The two sides provided a "he said/she said" view of the situation, and comments from Maine's Bureau of Insurance shed little light. The Bureau is conducting a market review of Anthem, but Acting Superintendent Tim Schott said findings are confidential until the review is complete — which will likely take several months. But he said Maine law does have protections for consumers.
"There is a right for continuity of care," Schott said, which requires insurance coverage for consumers to continue for at least 60 days after a contract is terminated. But that's of little consolation to groups insured by Anthem, including 68,000 active and retired teachers and their families and more than 25,000 state employees. If Maine Medical Center is not a part of Anthem's network, patients who receive non-emergency care at the hospital would likely be billed at higher rates.
Anya Trundy of Maine's Department of Administrative and Financial Services said state employees' current health plan with Anthem runs through next June, and there isn't enough time to switch insurers before then.
"This termination should be avoided at all costs," Trundy said.
While lawmakers and regulators are urging MaineHealth and Anthem to reach a resolution, testimony during a public comment period was mostly directed at Anthem. A spokesperson from the American Hospital Association said issues with the insurer aren't unique to Maine. And Jeff Austin of the Maine Hospital Association said they're not unique to MaineHealth. As of the end of last year, he said, Anthem owed hospitals in the state $350 million.
"It's become easier to do the brain surgery than to collect payment for brain surgery," Austin said.

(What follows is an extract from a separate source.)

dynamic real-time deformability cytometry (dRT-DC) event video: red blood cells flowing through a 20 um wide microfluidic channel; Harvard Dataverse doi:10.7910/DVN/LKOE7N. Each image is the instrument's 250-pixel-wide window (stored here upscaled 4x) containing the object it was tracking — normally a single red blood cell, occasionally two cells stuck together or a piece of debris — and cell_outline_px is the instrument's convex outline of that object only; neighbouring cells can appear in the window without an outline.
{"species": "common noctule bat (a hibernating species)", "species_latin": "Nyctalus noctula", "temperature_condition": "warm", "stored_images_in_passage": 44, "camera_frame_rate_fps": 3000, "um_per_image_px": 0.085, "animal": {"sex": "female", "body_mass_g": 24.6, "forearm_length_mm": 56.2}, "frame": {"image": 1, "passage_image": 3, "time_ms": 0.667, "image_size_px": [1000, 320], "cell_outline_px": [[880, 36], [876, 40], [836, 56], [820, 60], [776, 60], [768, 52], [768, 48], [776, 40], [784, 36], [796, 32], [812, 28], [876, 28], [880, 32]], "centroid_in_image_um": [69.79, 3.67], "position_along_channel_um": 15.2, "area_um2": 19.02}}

Independent providers also expressed frustrations with Anthem. Jay Mullen is CEO of Blue Water Health, a physician-owned medical group that staffs emergency rooms. He said currently 25% of its Anthem payments are past due, and the insurer uses policies that harm patients who have legitimate concerns that send them to emergency rooms.
"When, after the thorough ED evaluation, including x-rays, EKG's, lab work, etcetera, it turns out they have a non-emergent conditions," Mullen said. "Anthem is denying coverage or reducing payment for that ED visit."

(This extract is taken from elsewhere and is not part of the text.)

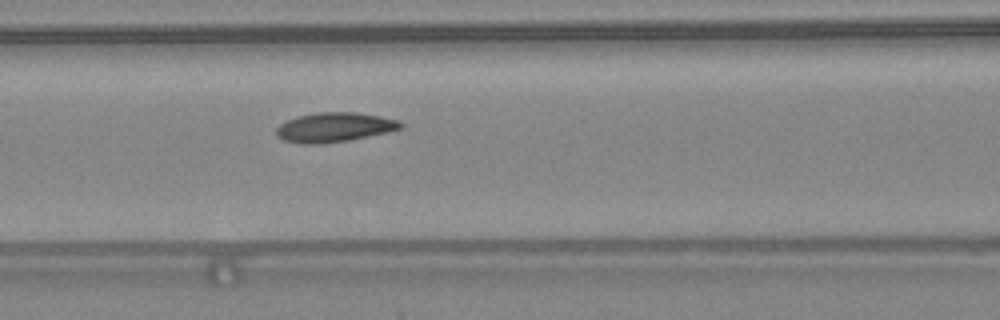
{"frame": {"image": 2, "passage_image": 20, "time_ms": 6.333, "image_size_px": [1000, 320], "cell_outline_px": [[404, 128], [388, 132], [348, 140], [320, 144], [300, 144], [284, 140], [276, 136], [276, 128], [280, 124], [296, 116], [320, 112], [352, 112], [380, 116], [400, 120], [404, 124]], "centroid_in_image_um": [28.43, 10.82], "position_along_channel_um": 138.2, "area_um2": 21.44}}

Others took a broader view of the situation and urged lawmakers to look beyond just resolving the current dispute between MaineHealth and Anthem. Karen Foster of the group Maine AllCare suggested it's time to seriously consider universal health care, which she said would be simpler and better for consumers.
"I haven't heard anyone say why don't we take a look at the forest instead of focusing on the trees?" Foster said.
It's unclear what the outcome of the legislative meeting will be. After several hours of testimony, committee chair Democratic Senator Heather Sanborn said there was a lot of information to digest and there are no specific next steps.